Autophagy is a conserved cellular process that functions as a first-line defense to restrict the growth of invading parasitic bacteria. As an intracellular pathogen, Salmonella (S) Typhimurium invades host cells through two Type III secretion systems (T3SS) and resides in the Salmonella-containing vacuole (SCV). When the SCV membrane is perforated and ruptured by T3SS-1, a small portion of the Salmonella egresses from the SCV and replicates rapidly in the nutrient-rich cytosol. Cytosolic Salmonella and those residing in the membrane-damaged SCV are tagged by ubiquitination and marked for autophagy through the ubiquitin-binding adaptor proteins such as p62, NDP52, and optineurin.

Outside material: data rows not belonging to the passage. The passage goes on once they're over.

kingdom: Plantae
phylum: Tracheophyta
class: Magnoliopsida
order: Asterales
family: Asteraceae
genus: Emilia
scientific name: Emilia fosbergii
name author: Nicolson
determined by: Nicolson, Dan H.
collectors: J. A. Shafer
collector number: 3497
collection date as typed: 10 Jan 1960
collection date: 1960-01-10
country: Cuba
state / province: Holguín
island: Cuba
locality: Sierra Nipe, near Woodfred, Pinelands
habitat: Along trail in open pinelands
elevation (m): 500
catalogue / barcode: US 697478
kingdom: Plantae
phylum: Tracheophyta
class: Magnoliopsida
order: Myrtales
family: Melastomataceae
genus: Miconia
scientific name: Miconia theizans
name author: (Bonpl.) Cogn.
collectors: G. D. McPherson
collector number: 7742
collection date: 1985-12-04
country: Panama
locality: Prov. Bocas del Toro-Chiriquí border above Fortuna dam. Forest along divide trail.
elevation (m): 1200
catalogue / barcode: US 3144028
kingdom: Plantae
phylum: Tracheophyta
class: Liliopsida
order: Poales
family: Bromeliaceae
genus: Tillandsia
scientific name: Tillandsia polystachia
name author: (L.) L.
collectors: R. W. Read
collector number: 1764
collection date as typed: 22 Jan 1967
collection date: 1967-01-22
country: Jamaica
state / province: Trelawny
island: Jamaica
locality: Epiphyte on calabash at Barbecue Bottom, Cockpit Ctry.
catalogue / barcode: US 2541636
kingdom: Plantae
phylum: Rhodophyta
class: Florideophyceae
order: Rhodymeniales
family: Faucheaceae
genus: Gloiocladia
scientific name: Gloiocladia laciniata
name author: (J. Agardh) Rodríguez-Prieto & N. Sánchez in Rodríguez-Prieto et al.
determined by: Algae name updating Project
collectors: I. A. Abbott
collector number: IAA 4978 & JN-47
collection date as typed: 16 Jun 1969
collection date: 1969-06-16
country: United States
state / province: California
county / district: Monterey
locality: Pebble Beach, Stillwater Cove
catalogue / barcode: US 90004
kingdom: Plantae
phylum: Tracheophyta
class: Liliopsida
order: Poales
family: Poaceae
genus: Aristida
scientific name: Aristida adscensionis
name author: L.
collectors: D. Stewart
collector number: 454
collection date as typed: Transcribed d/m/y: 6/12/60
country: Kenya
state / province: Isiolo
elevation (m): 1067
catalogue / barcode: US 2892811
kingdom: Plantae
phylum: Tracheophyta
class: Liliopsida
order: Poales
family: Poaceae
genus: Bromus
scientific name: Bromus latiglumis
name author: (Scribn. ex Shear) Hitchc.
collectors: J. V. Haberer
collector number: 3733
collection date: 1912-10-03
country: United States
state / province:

Prior studies suggest that transient intracellular amino-acid starvation and subsequent inactivation of the mechanistic target of rapamycin (mTOR), a key molecule that phosphorylates Unc-51 like autophagy activating kinase (ULK1) and inhibits its activity, can trigger autophagy in S. Typhimurium-infected cells. Other studies suggest that energy stress in S. Typhimurium-infected cells leads to AMP-activated protein kinase (AMPK) activation and autophagy. In the present study, we report that autophagy was rapidly induced in S. Typhimurium-infected cells, as evidenced by increased LC3 lipidation and decreased p62 levels. However, S. Typhimurium infection drastically increased AKT phosphorylation but decreased S6K1T389, 4E-BPT37/46, and ULK1S757 phosphorylation, suggesting that mTOR activation by AKT is subverted. Further studies showed that AMPK was activated in S. Typhimurium-infected cells, as evidenced by increased ULK1S317 and ACCS79 phosphorylation. AMPK activation was mediated by Toll-like receptor-activated TAK1. Functional studies revealed that AMPK and TAK1 inhibitors accelerated S. Typhimurium growth in HeLa cells. Our results strongly suggest that TAK1 activation leads to AMPK activation, which activates ULK1 by phosphorylating ULK1S317 and suppressing mTOR activity and ULK1S757 phosphorylation. Our study has unveiled a previously unrecognized pathway for S. Typhimurium-induced autophagy.